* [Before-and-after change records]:
━━━━━━

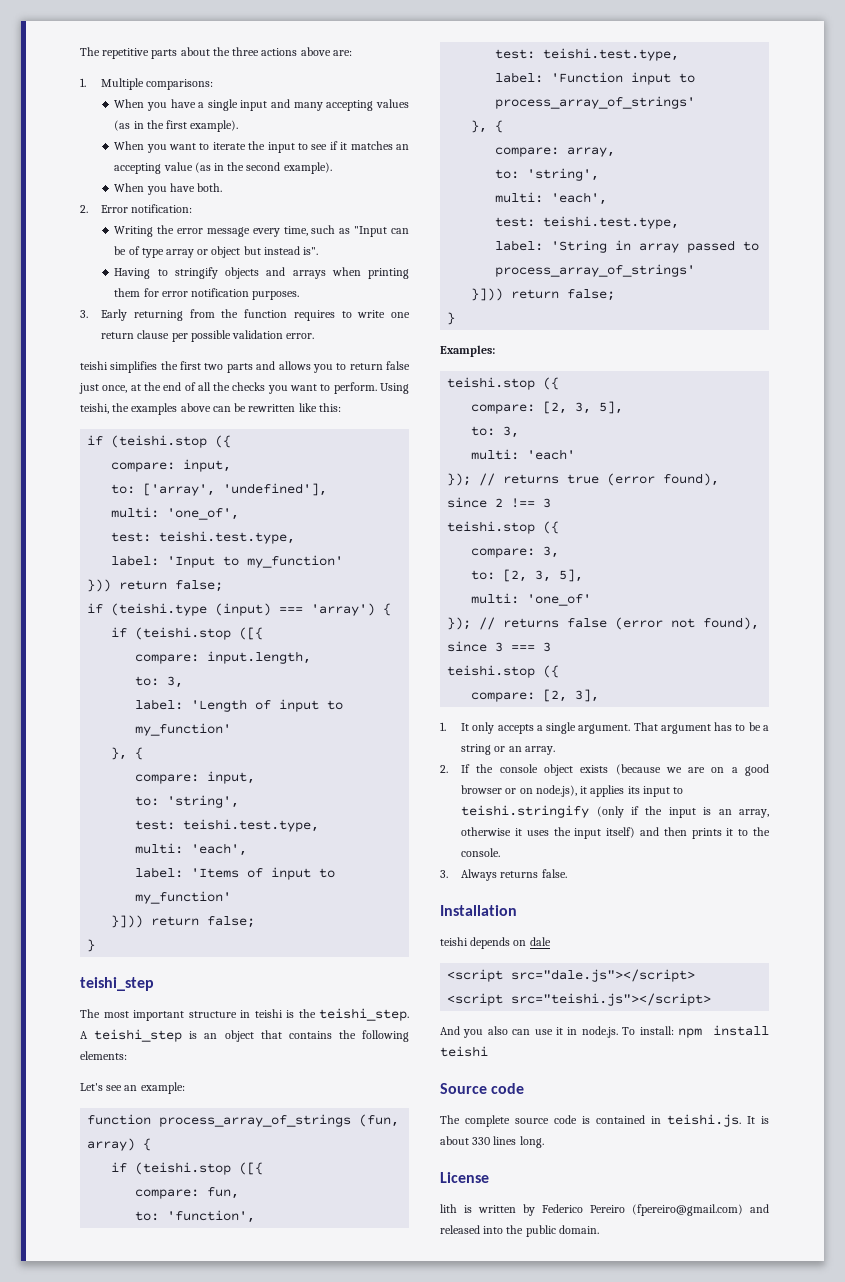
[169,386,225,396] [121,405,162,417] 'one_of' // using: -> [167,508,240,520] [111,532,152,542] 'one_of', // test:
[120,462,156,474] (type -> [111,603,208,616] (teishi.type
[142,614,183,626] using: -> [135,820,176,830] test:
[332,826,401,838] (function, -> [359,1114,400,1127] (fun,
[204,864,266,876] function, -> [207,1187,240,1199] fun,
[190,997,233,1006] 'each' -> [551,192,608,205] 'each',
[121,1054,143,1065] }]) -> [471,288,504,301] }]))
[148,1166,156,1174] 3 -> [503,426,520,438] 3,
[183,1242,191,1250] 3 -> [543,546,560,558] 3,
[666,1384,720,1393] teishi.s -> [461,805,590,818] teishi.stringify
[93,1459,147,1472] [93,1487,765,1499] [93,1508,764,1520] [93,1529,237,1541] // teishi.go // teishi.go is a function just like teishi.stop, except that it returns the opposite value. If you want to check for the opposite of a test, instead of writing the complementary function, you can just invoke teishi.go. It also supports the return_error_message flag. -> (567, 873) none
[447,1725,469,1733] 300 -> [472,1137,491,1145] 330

━━━━━━

* [TASK STATEMENT]:
Transcribe exactly, please, the lines between the start of the records above and the line holding "[183,1242,191,1250] 3 ->", counting both of those lines and omitting pictures.

* [SOLUTION TO THIS EXERCISE]:
[169,386,225,396] [121,405,162,417] 'one_of' // using: -> [167,508,240,520] [111,532,152,542] 'one_of', // test:
[120,462,156,474] (type -> [111,603,208,616] (teishi.type
[142,614,183,626] using: -> [135,820,176,830] test:
[332,826,401,838] (function, -> [359,1114,400,1127] (fun,
[204,864,266,876] function, -> [207,1187,240,1199] fun,
[190,997,233,1006] 'each' -> [551,192,608,205] 'each',
[121,1054,143,1065] }]) -> [471,288,504,301] }]))
[148,1166,156,1174] 3 -> [503,426,520,438] 3,
[183,1242,191,1250] 3 -> [543,546,560,558] 3,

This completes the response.